REQUIRED ACTION: In the entries below, find every line holding the string "YOffset" and collect it.

DATA SHOWN:
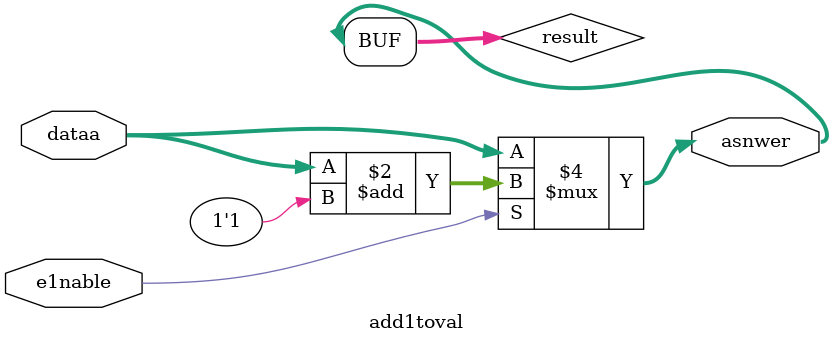
<source format=v>

module add1toval(dataa,e1nable,asnwer);
input [11:0] dataa;
input e1nable;	  // if this is 1; add; else subtract
output [11:0]asnwer;
reg [11:0] result;

	always @(*)
	begin
		if (e1nable)
			begin
			result = dataa + 1'b1;
			end
			// self
    else
      begin
      result = dataa ;

      end

	end

assign asnwer = result;
endmodule

</source>
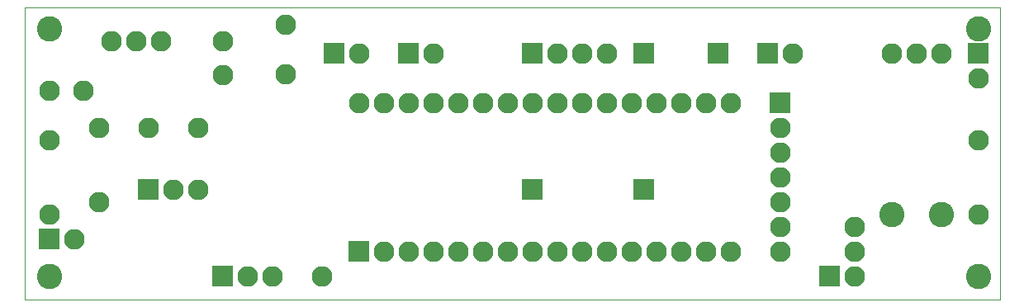
<source format=gbr>
%FSLAX34Y34*%
%MOMM*%
%LNSOLDERMASK_TOP*%
G71*
G01*
%ADD10C, 0.00*%
%ADD11C, 2.12*%
%ADD12C, 2.60*%
%ADD13C, 1.40*%
%LPD*%
G54D10*
X0Y1000000D02*
X1000000Y1000000D01*
X1000000Y700000D01*
X0Y700000D01*
X0Y1000000D01*
X76200Y876300D02*
G54D11*
D03*
X127000Y876300D02*
G54D11*
D03*
X177800Y876300D02*
G54D11*
D03*
X177800Y812800D02*
G54D11*
D03*
X152400Y812800D02*
G54D11*
D03*
X76200Y800100D02*
G54D11*
D03*
X342900Y952500D02*
G54D11*
D03*
X419100Y952500D02*
G54D11*
D03*
X342900Y901700D02*
G54D11*
D03*
X368300Y901700D02*
G54D11*
D03*
X393700Y901700D02*
G54D11*
D03*
X419100Y901700D02*
G54D11*
D03*
X444500Y901700D02*
G54D11*
D03*
X469900Y901700D02*
G54D11*
D03*
X495300Y901700D02*
G54D11*
D03*
X520700Y901700D02*
G54D11*
D03*
X546100Y901700D02*
G54D11*
D03*
X571500Y901700D02*
G54D11*
D03*
X673100Y901700D02*
G54D11*
D03*
X368300Y749300D02*
G54D11*
D03*
X393700Y749300D02*
G54D11*
D03*
X419100Y749300D02*
G54D11*
D03*
X444500Y749300D02*
G54D11*
D03*
X469900Y749300D02*
G54D11*
D03*
X495300Y749300D02*
G54D11*
D03*
X520700Y749300D02*
G54D11*
D03*
X546100Y749300D02*
G54D11*
D03*
X571500Y749300D02*
G54D11*
D03*
X596900Y749300D02*
G54D11*
D03*
X622300Y749300D02*
G54D11*
D03*
X647700Y749300D02*
G54D11*
D03*
X673100Y749300D02*
G54D11*
D03*
X698500Y749300D02*
G54D11*
D03*
X723900Y749300D02*
G54D11*
D03*
X774700Y749300D02*
G54D11*
D03*
X774700Y774700D02*
G54D11*
D03*
X774700Y800100D02*
G54D11*
D03*
X774700Y825500D02*
G54D11*
D03*
X774700Y850900D02*
G54D11*
D03*
X774700Y876300D02*
G54D11*
D03*
X850900Y723900D02*
G54D11*
D03*
X850900Y749300D02*
G54D11*
D03*
X850900Y774700D02*
G54D11*
D03*
X889000Y787400D02*
G54D11*
D03*
X939800Y787400D02*
G54D11*
D03*
X977900Y787400D02*
G54D11*
D03*
X977900Y863600D02*
G54D11*
D03*
X977900Y927100D02*
G54D11*
D03*
X939800Y952500D02*
G54D11*
D03*
X914800Y952500D02*
G54D11*
D03*
X889800Y952500D02*
G54D11*
D03*
X787400Y952500D02*
G54D11*
D03*
X304800Y723900D02*
G54D11*
D03*
X254000Y723900D02*
G54D11*
D03*
X228600Y723900D02*
G54D11*
D03*
X546100Y952500D02*
G54D11*
D03*
X571500Y952500D02*
G54D11*
D03*
X596900Y952500D02*
G54D11*
D03*
G36*
X116400Y823400D02*
X137600Y823400D01*
X137600Y802200D01*
X116400Y802200D01*
X116400Y823400D01*
G37*
G36*
X192600Y734500D02*
X213800Y734500D01*
X213800Y713300D01*
X192600Y713300D01*
X192600Y734500D01*
G37*
G36*
X306900Y963100D02*
X328100Y963100D01*
X328100Y941900D01*
X306900Y941900D01*
X306900Y963100D01*
G37*
G36*
X383100Y963100D02*
X404300Y963100D01*
X404300Y941900D01*
X383100Y941900D01*
X383100Y963100D01*
G37*
G36*
X510100Y963100D02*
X531300Y963100D01*
X531300Y941900D01*
X510100Y941900D01*
X510100Y963100D01*
G37*
G36*
X624400Y963100D02*
X645600Y963100D01*
X645600Y941900D01*
X624400Y941900D01*
X624400Y963100D01*
G37*
G36*
X700600Y963100D02*
X721800Y963100D01*
X721800Y941900D01*
X700600Y941900D01*
X700600Y963100D01*
G37*
G36*
X751400Y963100D02*
X772600Y963100D01*
X772600Y941900D01*
X751400Y941900D01*
X751400Y963100D01*
G37*
G36*
X967300Y963100D02*
X988500Y963100D01*
X988500Y941900D01*
X967300Y941900D01*
X967300Y963100D01*
G37*
G36*
X814900Y734500D02*
X836100Y734500D01*
X836100Y713300D01*
X814900Y713300D01*
X814900Y734500D01*
G37*
G36*
X764100Y912300D02*
X785300Y912300D01*
X785300Y891100D01*
X764100Y891100D01*
X764100Y912300D01*
G37*
G36*
X624400Y823400D02*
X645600Y823400D01*
X645600Y802200D01*
X624400Y802200D01*
X624400Y823400D01*
G37*
G36*
X510100Y823400D02*
X531300Y823400D01*
X531300Y802200D01*
X510100Y802200D01*
X510100Y823400D01*
G37*
G36*
X332300Y759900D02*
X353500Y759900D01*
X353500Y738700D01*
X332300Y738700D01*
X332300Y759900D01*
G37*
X596900Y901700D02*
G54D11*
D03*
X622300Y901700D02*
G54D11*
D03*
X647700Y901700D02*
G54D11*
D03*
X698500Y901700D02*
G54D11*
D03*
X723900Y901700D02*
G54D11*
D03*
X25400Y723900D02*
G54D12*
D03*
X977900Y723900D02*
G54D12*
D03*
X25400Y977900D02*
G54D12*
D03*
X977900Y977900D02*
G54D12*
D03*
X88900Y965200D02*
G54D13*
D03*
X114300Y965200D02*
G54D13*
D03*
X139700Y965200D02*
G54D13*
D03*
X203200Y965200D02*
G54D13*
D03*
X88900Y965200D02*
G54D11*
D03*
X114300Y965200D02*
G54D11*
D03*
X139700Y965200D02*
G54D11*
D03*
X203200Y965200D02*
G54D11*
D03*
X203200Y930200D02*
G54D11*
D03*
X60400Y914400D02*
G54D11*
D03*
X25400Y914400D02*
G54D11*
D03*
X25400Y863600D02*
G54D11*
D03*
X25400Y787400D02*
G54D11*
D03*
X50800Y762000D02*
G54D11*
D03*
G36*
X14800Y772600D02*
X36000Y772600D01*
X36000Y751400D01*
X14800Y751400D01*
X14800Y772600D01*
G37*
X267910Y931432D02*
G54D11*
D03*
X267910Y982232D02*
G54D11*
D03*
X889000Y787400D02*
G54D12*
D03*
X939800Y787400D02*
G54D12*
D03*
M02*

</source>
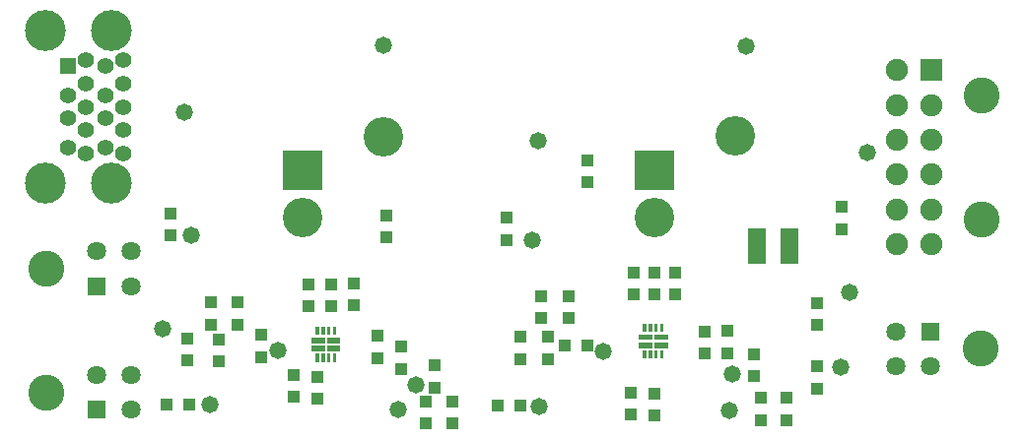
<source format=gbs>
G04*
G04 #@! TF.GenerationSoftware,Altium Limited,Altium Designer,20.2.6 (244)*
G04*
G04 Layer_Color=16711935*
%FSLAX25Y25*%
%MOIN*%
G70*
G04*
G04 #@! TF.SameCoordinates,7EBD70BA-B8F3-473B-BE4C-BEC84CDD1DDF*
G04*
G04*
G04 #@! TF.FilePolarity,Negative*
G04*
G01*
G75*
%ADD16R,0.05556X0.05556*%
%ADD17C,0.05556*%
%ADD18C,0.13855*%
%ADD19C,0.01181*%
%ADD20C,0.12205*%
%ADD21R,0.06417X0.06417*%
%ADD22C,0.06417*%
%ADD23R,0.07480X0.07480*%
%ADD24C,0.07480*%
%ADD25C,0.13394*%
%ADD26R,0.13394X0.13394*%
%ADD27C,0.05800*%
G04:AMPARAMS|DCode=42|XSize=23.62mil|YSize=7.87mil|CornerRadius=1.97mil|HoleSize=0mil|Usage=FLASHONLY|Rotation=270.000|XOffset=0mil|YOffset=0mil|HoleType=Round|Shape=RoundedRectangle|*
%AMROUNDEDRECTD42*
21,1,0.02362,0.00394,0,0,270.0*
21,1,0.01968,0.00787,0,0,270.0*
1,1,0.00394,-0.00197,-0.00984*
1,1,0.00394,-0.00197,0.00984*
1,1,0.00394,0.00197,0.00984*
1,1,0.00394,0.00197,-0.00984*
%
%ADD42ROUNDEDRECTD42*%
G04:AMPARAMS|DCode=43|XSize=41.34mil|YSize=15.75mil|CornerRadius=3.94mil|HoleSize=0mil|Usage=FLASHONLY|Rotation=180.000|XOffset=0mil|YOffset=0mil|HoleType=Round|Shape=RoundedRectangle|*
%AMROUNDEDRECTD43*
21,1,0.04134,0.00787,0,0,180.0*
21,1,0.03347,0.01575,0,0,180.0*
1,1,0.00787,-0.01673,0.00394*
1,1,0.00787,0.01673,0.00394*
1,1,0.00787,0.01673,-0.00394*
1,1,0.00787,-0.01673,-0.00394*
%
%ADD43ROUNDEDRECTD43*%
%ADD46R,0.03937X0.03937*%
%ADD47R,0.06194X0.11863*%
%ADD48R,0.03937X0.03937*%
G36*
X106504Y35658D02*
X101977D01*
Y37626D01*
X106504D01*
Y35658D01*
D02*
G37*
G36*
Y32114D02*
X105323D01*
Y34870D01*
X106504D01*
Y32114D01*
D02*
G37*
G36*
X104536D02*
X103355D01*
Y34870D01*
X104536D01*
Y32114D01*
D02*
G37*
G36*
X107292D02*
X108473D01*
Y34870D01*
X107292D01*
Y32114D01*
D02*
G37*
G36*
X109260D02*
X110442D01*
Y34870D01*
X109260D01*
Y32114D01*
D02*
G37*
G36*
X107292Y35658D02*
X111820D01*
Y37626D01*
X107292D01*
Y35658D01*
D02*
G37*
G36*
X106504Y41170D02*
X105323D01*
Y43925D01*
X106504D01*
Y41170D01*
D02*
G37*
G36*
X104536D02*
X103355D01*
Y43925D01*
X104536D01*
Y41170D01*
D02*
G37*
G36*
X106504Y38414D02*
X101977D01*
Y40382D01*
X106504D01*
Y38414D01*
D02*
G37*
G36*
X110442Y41170D02*
X109260D01*
Y43925D01*
X110442D01*
Y41170D01*
D02*
G37*
G36*
X108473D02*
X107292D01*
Y43925D01*
X108473D01*
Y41170D01*
D02*
G37*
G36*
X111820Y38414D02*
X107292D01*
Y40382D01*
X111820D01*
Y38414D01*
D02*
G37*
G36*
X214049Y33203D02*
X215230D01*
Y35959D01*
X214049D01*
Y33203D01*
D02*
G37*
G36*
X216018D02*
X217199D01*
Y35959D01*
X216018D01*
Y33203D01*
D02*
G37*
G36*
X212671Y36747D02*
X217199D01*
Y38715D01*
X212671D01*
Y36747D01*
D02*
G37*
G36*
X217986Y33203D02*
X219167D01*
Y35959D01*
X217986D01*
Y33203D01*
D02*
G37*
G36*
X219955D02*
X221136D01*
Y35959D01*
X219955D01*
Y33203D01*
D02*
G37*
G36*
X217986Y36747D02*
X222514D01*
Y38715D01*
X217986D01*
Y36747D01*
D02*
G37*
G36*
X217199Y42259D02*
X216018D01*
Y45014D01*
X217199D01*
Y42259D01*
D02*
G37*
G36*
X215230D02*
X214049D01*
Y45014D01*
X215230D01*
Y42259D01*
D02*
G37*
G36*
X217199Y39503D02*
X212671D01*
Y41471D01*
X217199D01*
Y39503D01*
D02*
G37*
G36*
X221136Y42259D02*
X219955D01*
Y45014D01*
X221136D01*
Y42259D01*
D02*
G37*
G36*
X219167D02*
X217986D01*
Y45014D01*
X219167D01*
Y42259D01*
D02*
G37*
G36*
X222514Y39503D02*
X217986D01*
Y41471D01*
X222514D01*
Y39503D01*
D02*
G37*
D16*
X19720Y132212D02*
D03*
D17*
Y104654D02*
D03*
Y122370D02*
D03*
Y114496D02*
D03*
X32318Y132212D02*
D03*
Y104654D02*
D03*
Y122370D02*
D03*
Y114496D02*
D03*
X25626Y134181D02*
D03*
Y126307D02*
D03*
Y102685D02*
D03*
Y110559D02*
D03*
Y118433D02*
D03*
X38224Y134181D02*
D03*
Y126307D02*
D03*
Y102685D02*
D03*
Y110559D02*
D03*
Y118433D02*
D03*
D18*
X11846Y144299D02*
D03*
Y92567D02*
D03*
X34208D02*
D03*
Y144299D02*
D03*
D19*
X216018Y40487D02*
D03*
Y37731D02*
D03*
X219167D02*
D03*
Y40487D02*
D03*
X105323Y39398D02*
D03*
Y36642D02*
D03*
X108473D02*
D03*
Y39398D02*
D03*
D20*
X12330Y21784D02*
D03*
Y63585D02*
D03*
X328738Y80344D02*
D03*
Y122469D02*
D03*
X328438Y36569D02*
D03*
D21*
X29338Y15879D02*
D03*
Y57679D02*
D03*
X311430Y42475D02*
D03*
D22*
X29338Y27690D02*
D03*
X41149Y15879D02*
D03*
Y27690D02*
D03*
Y69490D02*
D03*
Y57679D02*
D03*
X29338Y69490D02*
D03*
X311430Y30664D02*
D03*
X299619Y42475D02*
D03*
Y30664D02*
D03*
D23*
X311809Y130934D02*
D03*
D24*
X299998D02*
D03*
X311809Y119123D02*
D03*
X299998D02*
D03*
X311809Y107312D02*
D03*
X299998D02*
D03*
X311809Y95501D02*
D03*
X299998D02*
D03*
X311809Y83690D02*
D03*
X299998D02*
D03*
X311809Y71879D02*
D03*
X299998D02*
D03*
D25*
X99052Y80832D02*
D03*
X126490Y108270D02*
D03*
X245320Y108500D02*
D03*
X217882Y81062D02*
D03*
D26*
X99052Y96905D02*
D03*
X217882Y97135D02*
D03*
D27*
X289960Y102980D02*
D03*
X248900Y139140D02*
D03*
X126500Y139390D02*
D03*
X178660Y106860D02*
D03*
X59100Y116670D02*
D03*
X90830Y36080D02*
D03*
X243310Y15730D02*
D03*
X131470Y16010D02*
D03*
X200570Y35590D02*
D03*
X244460Y28130D02*
D03*
X137240Y24460D02*
D03*
X61270Y74970D02*
D03*
X67510Y17640D02*
D03*
X176700Y73310D02*
D03*
X178850Y17000D02*
D03*
X280890Y30350D02*
D03*
X284130Y55660D02*
D03*
X51640Y43380D02*
D03*
D42*
X220545Y43637D02*
D03*
X218577D02*
D03*
X216608D02*
D03*
X214640D02*
D03*
Y34581D02*
D03*
X216608D02*
D03*
X218577D02*
D03*
X220545D02*
D03*
X109851Y42548D02*
D03*
X107882D02*
D03*
X105914D02*
D03*
X103945D02*
D03*
Y33492D02*
D03*
X105914D02*
D03*
X107882D02*
D03*
X109851D02*
D03*
D43*
X214935Y40487D02*
D03*
Y37731D02*
D03*
X220250D02*
D03*
Y40487D02*
D03*
X104241Y39398D02*
D03*
Y36642D02*
D03*
X109556D02*
D03*
Y39398D02*
D03*
D46*
X127240Y74190D02*
D03*
Y81670D02*
D03*
X195490Y92910D02*
D03*
Y100390D02*
D03*
X281270Y77020D02*
D03*
Y84500D02*
D03*
X168070Y80860D02*
D03*
Y73380D02*
D03*
X84930Y41180D02*
D03*
Y33700D02*
D03*
X272928Y23090D02*
D03*
Y30570D02*
D03*
X262542Y19829D02*
D03*
Y12349D02*
D03*
X254042Y19829D02*
D03*
Y12349D02*
D03*
X251720Y34630D02*
D03*
Y27150D02*
D03*
X224908Y54890D02*
D03*
Y62370D02*
D03*
X218058D02*
D03*
Y54890D02*
D03*
X210908D02*
D03*
Y62370D02*
D03*
X188968Y54310D02*
D03*
Y46830D02*
D03*
X179788Y54390D02*
D03*
Y46910D02*
D03*
X132428Y37210D02*
D03*
Y29730D02*
D03*
X70818Y39660D02*
D03*
Y32180D02*
D03*
X59938Y40010D02*
D03*
Y32530D02*
D03*
X54190Y82410D02*
D03*
Y74930D02*
D03*
X273010Y44630D02*
D03*
Y52110D02*
D03*
X242638Y42500D02*
D03*
Y35020D02*
D03*
X235078Y42420D02*
D03*
Y34940D02*
D03*
X217850Y21450D02*
D03*
Y13970D02*
D03*
X210070Y21690D02*
D03*
Y14210D02*
D03*
X182162Y40589D02*
D03*
Y33109D02*
D03*
X172708Y40570D02*
D03*
Y33090D02*
D03*
X149658Y18650D02*
D03*
Y11170D02*
D03*
X143830Y30950D02*
D03*
Y23470D02*
D03*
X140658Y18650D02*
D03*
Y11170D02*
D03*
X124438Y40870D02*
D03*
Y33390D02*
D03*
X116258Y51310D02*
D03*
Y58790D02*
D03*
X108748Y58430D02*
D03*
Y50950D02*
D03*
X103858Y27050D02*
D03*
Y19570D02*
D03*
X100888Y50940D02*
D03*
Y58420D02*
D03*
X95838Y27700D02*
D03*
Y20220D02*
D03*
X76898Y52260D02*
D03*
Y44780D02*
D03*
X67878Y52210D02*
D03*
Y44730D02*
D03*
D47*
X252570Y71300D02*
D03*
X263751D02*
D03*
D48*
X165038Y17220D02*
D03*
X172518D02*
D03*
X187700Y37780D02*
D03*
X195180D02*
D03*
X53038Y17690D02*
D03*
X60518D02*
D03*
M02*

</source>
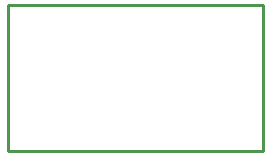
<source format=gbr>
G04 EAGLE Gerber RS-274X export*
G75*
%MOMM*%
%FSLAX34Y34*%
%LPD*%
%IN*%
%IPPOS*%
%AMOC8*
5,1,8,0,0,1.08239X$1,22.5*%
G01*
%ADD10C,0.254000*%


D10*
X76200Y101600D02*
X291900Y101600D01*
X291900Y225300D01*
X76200Y225300D01*
X76200Y101600D01*
M02*

</source>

YOUR RESPONSE:
G04:AMPARAMS|DCode=42|XSize=23.62mil|YSize=7.87mil|CornerRadius=1.97mil|HoleSize=0mil|Usage=FLASHONLY|Rotation=270.000|XOffset=0mil|YOffset=0mil|HoleType=Round|Shape=RoundedRectangle|*
G04:AMPARAMS|DCode=43|XSize=41.34mil|YSize=15.75mil|CornerRadius=3.94mil|HoleSize=0mil|Usage=FLASHONLY|Rotation=180.000|XOffset=0mil|YOffset=0mil|HoleType=Round|Shape=RoundedRectangle|*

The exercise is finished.